Do good things happen to those who plan or those who wander?
I am often guilty of over planning. When I get excited about an idea, I am instantly obsessed and start making elaborate plans. I immerse myself in multiple work-streams and somewhere along the way I get overwhelmed.
What starts as a simple idea turns into a complicated project very soon and I lose interest. Sometimes I even catch myself making plans to make plans and the result of it all is that I end up doing nothing.
As a matter of fact this quality of mine is not lost on my friends either. When I asked their help to identify my strengths they correctly named my passion for projects but cautioned against me losing interest quickly.
OK so I am good with ideas but bad with execution at the moment. I put all the blame on the planning process!!
In order to get around this, I am trying something new. I am calling it the Un-planning the Plan Project. (Yup made that up just now). Here are the rules:
1) Switch from Major to Minor
Recently, instead of undertaking major projects I resolved to take on smaller tasks. It is easier to plan a crochet project than a multi-million dollar business idea. Also I have a better track record of finishing amigurumi dolls than starting companies so it makes me look better.
The idea here is to create small successes with the hope that each small success no matter how trivial, will help me get my mojo back which I need for greater accomplishments. Plus I give away my craft projects which I hope makes the recipients happy.
2) Look for Flow
When I was in the corporate world, I often remember how I’d be stuck at my desk, trying to kill time and waiting for the clock to hit 5 pm. Time never seemed to pass even when I was working on something. I often felt like I could be spending my time more meaningfully.
My new goal is to make spending meaningful time a priority. I hope making money from it will follow. But at this point I am looking for projects during which I lose track of time, and feel proud of.
3) Get distracted to find focus
This may be counter intuitive but I sometimes get focused on something so intensely that I forget that there are many opportunities I might be missing out on. I go through phases of intense focus with no outcome, mainly because I am probably focusing on something that is not just quite right.
Lately I am allowing myself be distracted and playing the role of Jack of all trades, master of none. I switch from painting to crocheting in my craftwork, bake a couple of times a week and work on multiple other things. I let my mind wander. I dream of being a writer one day, think about opening a bakery, or a wood shop and think about how I can start a business. All the while I work on random things. Although sounds like a fruitless effort, in the process I am finding out what I really like doing.
4) Be a yes person (for a while)
Ever since I started spending more time with random small projects, people around me started asking help with their work. Mom needs help renovating her cafe garden, dad needs help working on his engineering project tenders and my brother is looking to decorate his new office. So I started pitching in to their work as well. Each of them is doing something potentially up in my alley.
I could get involved with mom’s cafe and turn it into a bakery.
I could get involved with dad’s business and be a contractor.

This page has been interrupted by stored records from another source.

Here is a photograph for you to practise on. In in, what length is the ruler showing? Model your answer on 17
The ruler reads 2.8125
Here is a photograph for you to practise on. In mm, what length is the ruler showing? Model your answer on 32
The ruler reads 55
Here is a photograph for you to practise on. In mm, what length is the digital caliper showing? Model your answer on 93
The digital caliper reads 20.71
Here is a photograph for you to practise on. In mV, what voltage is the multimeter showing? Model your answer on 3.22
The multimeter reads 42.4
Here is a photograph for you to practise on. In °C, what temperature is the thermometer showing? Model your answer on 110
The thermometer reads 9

I could partner up with my brother and get into decoration.
My only reservation is that our family dynamic wouldn’t allow for a healthy working relationship. That said I am keeping my options open and let myself be pulled in multiple directions.

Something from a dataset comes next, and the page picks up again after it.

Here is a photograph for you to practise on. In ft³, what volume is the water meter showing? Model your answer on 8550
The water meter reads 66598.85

5) Enjoy Each Project without Expectation
As I take on each of my projects I am embracing the idea that the real value is in the process, not the outcome. So I am enjoying the creation and not worrying about whether it will lead to a bigger thing. I am letting the ideas shape and form in the background, let my subconscious mind work on the aha moments.
Indeed I had an aha moment on why I was never successful in the corporate world the other day. As I was washing paint off my hands I realized that I find flow when my hands get dirty. I need to feel the crochet hook in my hands, get paint stuck on my nails and dough dripping my fingers to feel happy. And looking at how diverse my interests are it all comes back to handiwork.